Would someone please explain to me how the answer to this Q is "Progressive Profiling"
A Marketer wants to embed a Marketo form on a company website. Which functionality is used for Marketo Embedded forms?
a. reCAPTCHA
b. form pre-fill
c. Progressive Profiling
d. Suppress competitor form fields
Answer - C
Topic: Implementation and Operations
URL provided = Lightbox
Use a Form in a Lightbox - Marketo Docs - Product Docs
I don't see the connection of the answer - C - with any information on this URL/product doc. Nor do I see any connection between Progressive Profiling on the product doc specific for that topic.Configure Form Progressive Profiling - Marketo Docs - Product Docs
Thanks,
Erica
(Sandbox account)
This is a horribly phrased question (which I think someone has posted about before).
The real question they they mean to ask is, "Which native Marketo functionality will be available for this embedded form?"
Therefore the only feasible answer is c., since ProgPro is a native feature and does work on embedded forms.
However, the question sounds like it was generated by a circa-1982 Apple II "computer therapist" app, so it's not surprising that you were confused! And no, the linked URL doesn't shed any light. The main goal of the Q is to make you think about what forms do and don't do and in what context.
Yes, this is a poorly worded question.
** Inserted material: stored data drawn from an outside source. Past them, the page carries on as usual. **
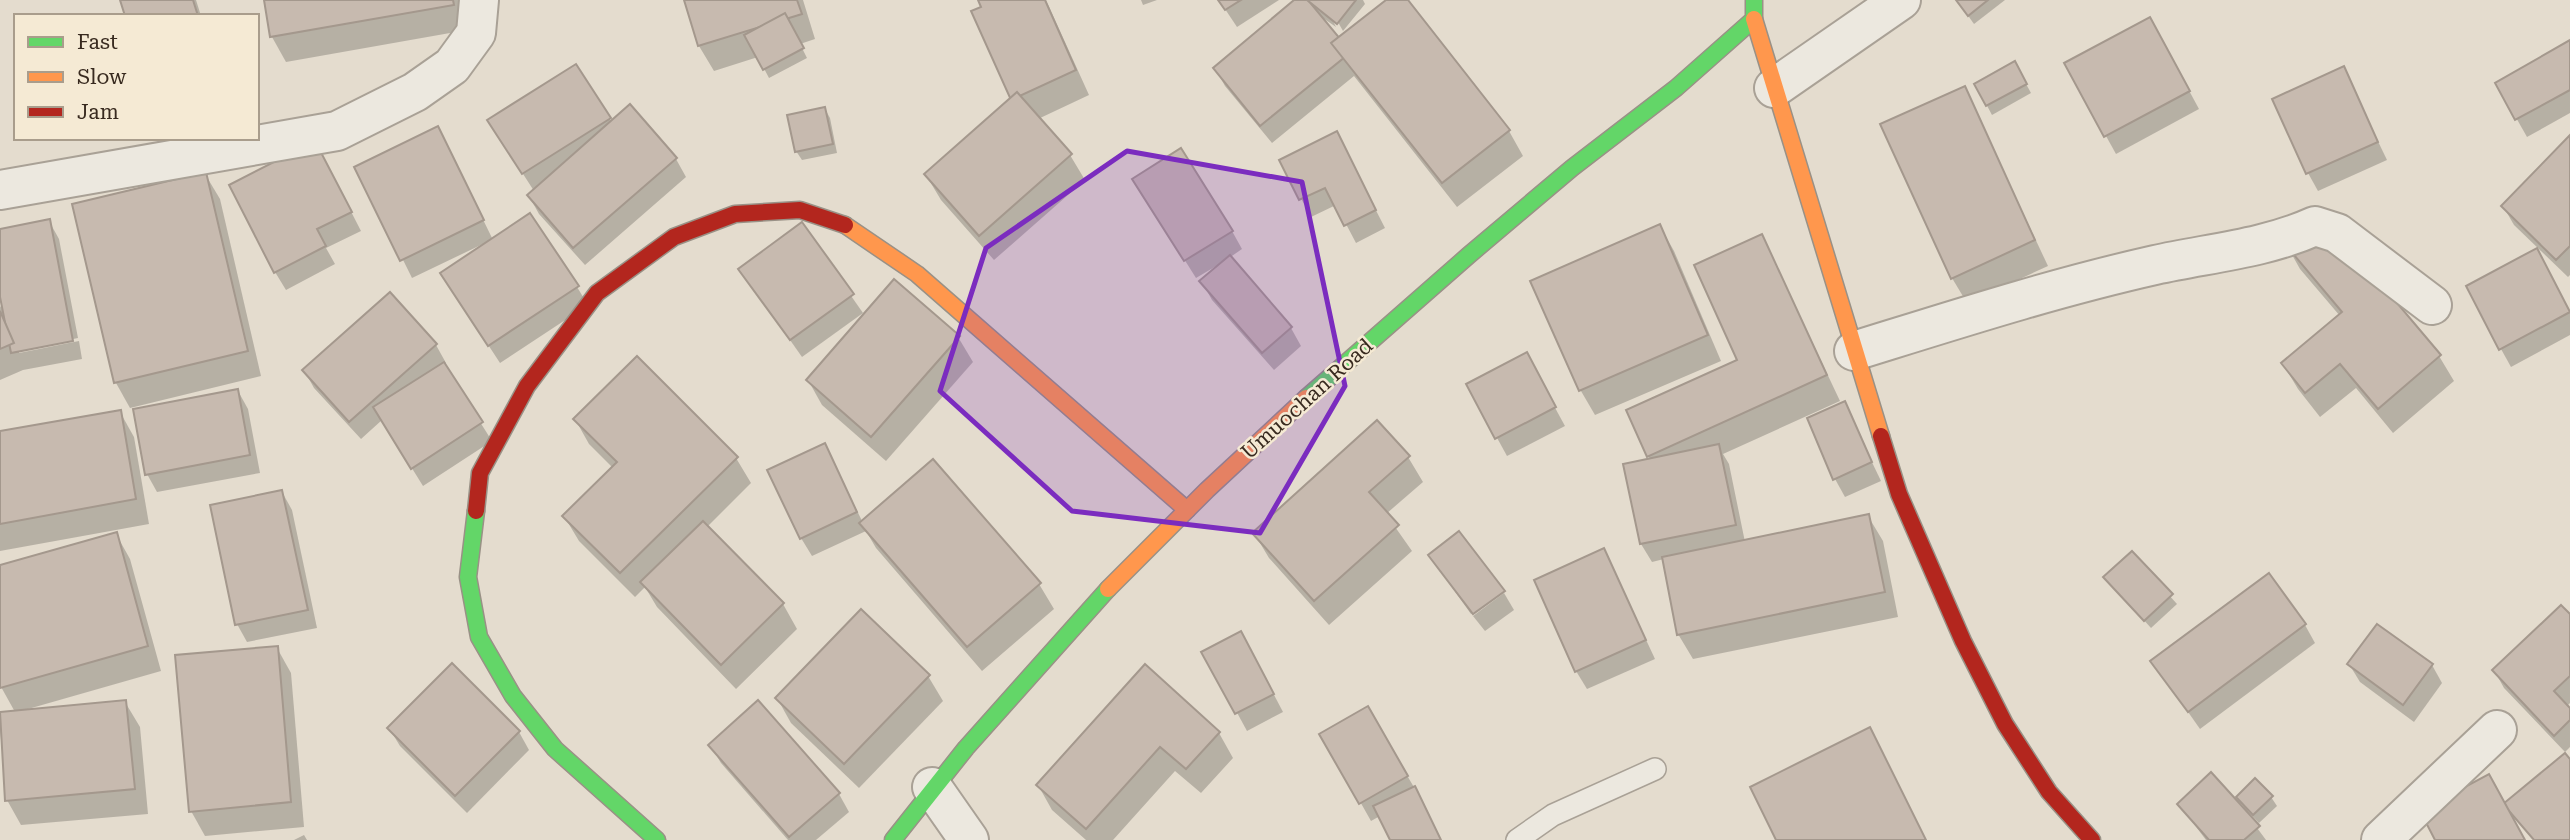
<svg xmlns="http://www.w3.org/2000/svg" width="2570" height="840" viewBox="0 0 2570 840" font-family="'Roboto Serif',serif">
  <rect width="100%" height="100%" fill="#e4dcce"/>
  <g fill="#0003">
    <polygon points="122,0 196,0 201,16 127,16"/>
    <polygon points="265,0 462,0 467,30 286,62 272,37"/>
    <polygon points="686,0 803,0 815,39 800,44 807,58 769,78 758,57 714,71 699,46"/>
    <polygon points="980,0 1046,0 1089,95 1038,119 1070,155 1085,180 994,260 941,200 926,175 1012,99"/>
    <polygon points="1141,0 1157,0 1143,5"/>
    <polygon points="1219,0 1279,0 1237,27"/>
    <polygon points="1297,0 1363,0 1365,4 1343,31 1334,15 1331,17 1336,27 1317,14 1337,38 1389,0 1406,0 1509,131 1523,156 1457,207 1354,76 1272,143 1225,86 1215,68"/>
    <polygon points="1957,0 2005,0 1974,24"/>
    <polygon points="2160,37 2199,109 2116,154 2066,64"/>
    <polygon points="2570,42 2570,113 2527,137 2497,84"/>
    <polygon points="2015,64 2031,93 1992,115 1976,85"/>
    <polygon points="576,66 612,123 676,159 686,177 585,265 539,214 529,196 534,191 500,138"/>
    <polygon points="2343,69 2387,160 2318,191 2308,173"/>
    <polygon points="1964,88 2048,266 1967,303 1952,278"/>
    <polygon points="825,109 830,118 837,153 802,160 796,151"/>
    <polygon points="2570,138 2570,275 2568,277 2514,225 2503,206"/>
    <polygon points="447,146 493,240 577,287 588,305 500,363 442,274 485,243 412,278 357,167"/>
    <polygon points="1346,152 1385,228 1356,243 1336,205 1311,217 1281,161"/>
    <polygon points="325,161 361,231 326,248 335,264 286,290 275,272"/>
    <polygon points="205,174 220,199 261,376 130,408 116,383 74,205"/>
    <polygon points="1145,197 1232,231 1242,249 1229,258 1291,328 1301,346 1274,370 1212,300 1202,282 1218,265 1196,278"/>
    <polygon points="2321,215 2439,356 2454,381 2393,433 2356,388 2320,417 2298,389 2283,364 2340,316 2300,269 2286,244"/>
    <polygon points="49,221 59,239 78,338 19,350 19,353 79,341 82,359 23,370 0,380 0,306 5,313 0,288 0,231"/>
    <polygon points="801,224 863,313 802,357 740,269"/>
    <polygon points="1660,226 1674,251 1721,361 1595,415 1581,391 1533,282"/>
    <polygon points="1762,236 1840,401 1723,454 1729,464 1745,542 1868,516 1883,541 1898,617 1693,659 1678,634 1664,559 1652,562 1641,544 1625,466 1651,460 1648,456 1739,361"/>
    <polygon points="2546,269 2570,313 2570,335 2511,367 2501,349"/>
    <polygon points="958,337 973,362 886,461 822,405 808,380"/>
    <polygon points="436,345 446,363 444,365 492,441 423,486 382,420 361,439 314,388 304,370"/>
    <polygon points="1536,373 1565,426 1507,456 1468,385"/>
    <polygon points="238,391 248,409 260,473 157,492 147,474"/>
    <polygon points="1844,404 1881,481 1845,497 1835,479"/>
    <polygon points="120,412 134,437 149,524 0,551 0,433"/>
    <polygon points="575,419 736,458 751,483 707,527 783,604 797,629 736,689 657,607 645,587 635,597 579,541 564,516 613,468 589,444"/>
    <polygon points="825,445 863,523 1039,584 1054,609 982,671 876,548 866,531 812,556 801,538"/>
    <polygon points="1408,457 1423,482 1386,514 1412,551 1329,625 1269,558 1254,533"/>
    <polygon points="282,492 292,510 317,628 247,642 237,624"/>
    <polygon points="116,534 130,559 161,671 28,709 125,702 140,727 148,814 21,825 7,800 0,729 0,714 15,712 0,685 0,567"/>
    <polygon points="1604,550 1655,659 1587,689 1576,671"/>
    <polygon points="2131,553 2177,604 2151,628 2105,577"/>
    <polygon points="1430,556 1502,591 1471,614"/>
    <polygon points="1504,593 1514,610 1485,631 1473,616"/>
    <polygon points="2570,617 2570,703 2566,707 2570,711 2570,747 2565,752 2504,688 2494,670"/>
    <polygon points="2305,625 2315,643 2200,729 2153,662"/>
    <polygon points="277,648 291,673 304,827 205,836 191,811"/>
    <polygon points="1251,651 1283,712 1247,731 1204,652"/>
    <polygon points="2349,664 2432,665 2442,683 2414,722 2360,682"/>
    <polygon points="1145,667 1219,733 1233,758 1201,793 1175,771 1113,840 1086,840 1052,810 1038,785"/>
    <polygon points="928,676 943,701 859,788 791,723 777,698"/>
    <polygon points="1368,709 1425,806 1441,840 1392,840 1380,816 1371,821 1322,734"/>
    <polygon points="389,728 519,732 529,750 467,813 400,746"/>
    <polygon points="710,745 839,794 849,812 816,840 788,840 721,763"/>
    <polygon points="2238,797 2271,797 2277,806 2259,823 2248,811 2246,813 2266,840 2206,840 2179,804 2246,811"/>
    <polygon points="304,835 307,840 294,840"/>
  </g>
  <g fill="#c7baaf" stroke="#a4988d" stroke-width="2">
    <polygon points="120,0 193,0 198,16 125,16"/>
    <polygon points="264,0 453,0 454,5 270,37"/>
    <polygon points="684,0 797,0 802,14 698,46"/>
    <polygon points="978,0 1045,0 1076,70 1011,100 971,11 981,7"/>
    <polygon points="1218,0 1241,0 1225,10"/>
    <polygon points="1294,0 1308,0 1351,52 1260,126 1213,68"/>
    <polygon points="1307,0 1356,0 1337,24"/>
    <polygon points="1386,0 1408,0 1510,130 1442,183 1331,43"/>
    <polygon points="1956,0 1988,0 1968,16"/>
    <polygon points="785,13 804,48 763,70 744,35"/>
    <polygon points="2150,17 2190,91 2104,137 2064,63"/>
    <polygon points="2570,40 2570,90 2515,120 2495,83"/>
    <polygon points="2015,61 2027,84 1986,106 1974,84"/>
    <polygon points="576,64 611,118 522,174 487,120"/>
    <polygon points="2344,66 2378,142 2306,174 2272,99"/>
    <polygon points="1965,86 2035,240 1951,279 1880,124"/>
    <polygon points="1017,92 1072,154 979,236 924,174"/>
    <polygon points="630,104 677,158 573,248 527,195"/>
    <polygon points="825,107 833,144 795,152 787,115"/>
    <polygon points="438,126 484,220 400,261 354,167"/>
    <polygon points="1337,131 1376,210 1344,226 1325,188 1299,200 1279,160"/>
    <polygon points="2570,135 2570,246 2556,260 2501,206"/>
    <polygon points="315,141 352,212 317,229 326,246 274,273 229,185"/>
    <polygon points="1181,148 1233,231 1184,261 1132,179"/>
    <polygon points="206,172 248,351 114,383 72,204"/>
    <polygon points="530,213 579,286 488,346 440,273"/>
    <polygon points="2321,213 2441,355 2378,409 2340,364 2305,393 2281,363 2342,312 2284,243"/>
    <polygon points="50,219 73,341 11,353 0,297 0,229"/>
    <polygon points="802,222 854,294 790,340 738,269"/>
    <polygon points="1660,224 1708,335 1579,391 1530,281"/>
    <polygon points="1762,234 1827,375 1647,457 1626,410 1737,360 1694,265"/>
    <polygon points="2537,248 2570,312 2499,350 2466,286"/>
    <polygon points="1230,255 1292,327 1262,353 1199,281"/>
    <polygon points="894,279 960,336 871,437 806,380"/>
    <polygon points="390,292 437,344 349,422 302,370"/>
    <polygon points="0,311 14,343 0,349"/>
    <polygon points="1527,352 1556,407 1495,439 1466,384"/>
    <polygon points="637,356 738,457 620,573 562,516 617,462 573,419"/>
    <polygon points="444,362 483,422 411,469 373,407"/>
    <polygon points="238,389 250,455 145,475 133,409"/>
    <polygon points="1845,401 1872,462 1833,480 1807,418"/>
    <polygon points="121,410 136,499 0,524 0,431"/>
    <polygon points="1377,420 1410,456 1369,492 1399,525 1314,601 1252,533"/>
    <polygon points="825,443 857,512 800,539 767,470"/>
    <polygon points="1719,444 1736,525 1640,544 1623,464"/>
    <polygon points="933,459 1041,583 967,647 859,523"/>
    <polygon points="282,490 308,610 235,625 210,505"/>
    <polygon points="1869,514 1885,592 1677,635 1662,557"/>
    <polygon points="703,521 784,603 721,665 640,582"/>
    <polygon points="1459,531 1505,591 1473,614 1428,555"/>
    <polygon points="117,532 148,646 0,688 0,565"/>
    <polygon points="1604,548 1646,640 1575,672 1534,580"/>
    <polygon points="2132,551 2173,594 2144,621 2103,577"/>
    <polygon points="2269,573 2306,624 2188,712 2150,661"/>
    <polygon points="2561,605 2570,614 2570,676 2554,691 2570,708 2570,720 2554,736 2492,670"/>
    <polygon points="861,609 930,675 844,764 775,698"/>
    <polygon points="2377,624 2433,664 2403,705 2347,664"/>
    <polygon points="1241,631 1274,694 1235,714 1201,652"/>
    <polygon points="278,646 291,802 189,812 175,655"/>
    <polygon points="452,663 520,731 455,796 387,728"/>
    <polygon points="1145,664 1220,732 1186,769 1160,747 1086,829 1036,785"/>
    <polygon points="126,700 135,789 5,801 0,712"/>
    <polygon points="758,700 840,793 789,837 708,745"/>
    <polygon points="1368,706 1408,776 1359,804 1319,734"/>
    <polygon points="1870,727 1926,840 1776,840 1750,787"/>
    <polygon points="2565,753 2570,759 2570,840 2534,840 2503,804"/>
    <polygon points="2211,772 2260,826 2244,840 2209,840 2177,804"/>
    <polygon points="2489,774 2525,840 2435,840 2420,811"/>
    <polygon points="2255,778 2273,796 2253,815 2236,797"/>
    <polygon points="1415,786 1441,840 1390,840 1373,806"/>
  </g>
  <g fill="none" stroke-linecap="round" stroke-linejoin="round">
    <defs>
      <polyline id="lane" points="1517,840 1553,815 1655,769"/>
      <g id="street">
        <polyline points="1774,88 1901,0"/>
        <polyline points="0,190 337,131 415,92 452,66 476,33 479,0"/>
        <path d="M 1854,351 C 1954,320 2053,288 2155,265 C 2209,253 2264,249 2315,226 L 2337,233 L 2432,305"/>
        <polyline points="932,787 969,840"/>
        <polyline points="2381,840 2497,730"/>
      </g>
      <g id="fast">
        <polyline points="1306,398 1469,255 1572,168 1676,88 1754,19 1754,0"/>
        <polyline points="476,511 468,577 479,637 513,696 555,749 657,840"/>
        <polyline points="893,840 966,748 1108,589"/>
      </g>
      <g id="slow">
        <polyline points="1754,19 1881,436"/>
        <polyline points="845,225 917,274 1187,510"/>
        <polyline points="1108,589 1207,490 1306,398"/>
      </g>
      <g id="jam">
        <polyline points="1881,436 1899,494 1963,641 2005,724 2049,792 2092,840"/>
        <polyline points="476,511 480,473 527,386 597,293 674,237 735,214 800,210 845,225"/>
      </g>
    </defs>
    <use href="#lane" stroke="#a9a196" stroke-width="24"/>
    <use href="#street" stroke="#a9a196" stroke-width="42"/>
    <use href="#fast" stroke="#999186" stroke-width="19"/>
    <use href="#slow" stroke="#999186" stroke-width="19"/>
    <use href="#jam" stroke="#999186" stroke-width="19"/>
    <use href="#lane" stroke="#ece8df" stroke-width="21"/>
    <use href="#street" stroke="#ece8df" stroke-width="38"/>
    <use href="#fast" stroke="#63d668" stroke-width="16"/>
    <use href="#slow" stroke="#ff974d" stroke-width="16"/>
    <use href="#jam" stroke="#b3261e" stroke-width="16"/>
  </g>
  <path fill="#7b2cbf" fill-opacity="0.2" stroke="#7b2cbf" stroke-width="5" stroke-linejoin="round" d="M 1127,151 L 1302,182 L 1345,386 L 1260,533 L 1072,511 L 940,391 L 986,248 Z"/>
  <g text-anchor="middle" stroke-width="5" stroke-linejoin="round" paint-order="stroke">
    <g font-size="21" fill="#382a1f" stroke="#f5ead4">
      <text transform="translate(1307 399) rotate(-42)" y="7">Umuochan Road</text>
    </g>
  </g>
  <rect x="14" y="14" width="245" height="126" fill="#f5ead4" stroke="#a99d8c" stroke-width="2"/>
  <rect x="28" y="37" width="35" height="10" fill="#63d668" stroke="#a99d8c" stroke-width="2"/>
  <text x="77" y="49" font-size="21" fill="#382a1f">Fast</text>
  <rect x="28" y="72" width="35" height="10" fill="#ff974d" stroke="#a99d8c" stroke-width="2"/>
  <text x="77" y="84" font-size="21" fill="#382a1f">Slow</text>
  <rect x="28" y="107" width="35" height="10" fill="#b3261e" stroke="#a99d8c" stroke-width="2"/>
  <text x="77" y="119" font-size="21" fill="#382a1f">Jam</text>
</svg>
On the Beta, this question was there and I flagged it. I suppose it still got through. This question was also flagged a month ago on a different thread.
Ayana Nickerson - perhaps we should go through my comments from the Beta?
Sanford, appreciate your reference yet, the questions were designed by a group of humans.
Isn't there a famous quote like "Any sufficiently advanced groupthink is indistinguishable from Apple BASIC"?
I just passed the new cert.
This question is a mistake. I recognize the answer and the reasoning, and the question above is not the right question.
So don't let it throw you off.
The idea here is to put in superfluous / extra information to confuse the person. If you remember from college, a lot of professors would do this in order to throw you off.
I wouldn't impute this to academic-level mind games; "is used for" is just bad writing, and the link is broken.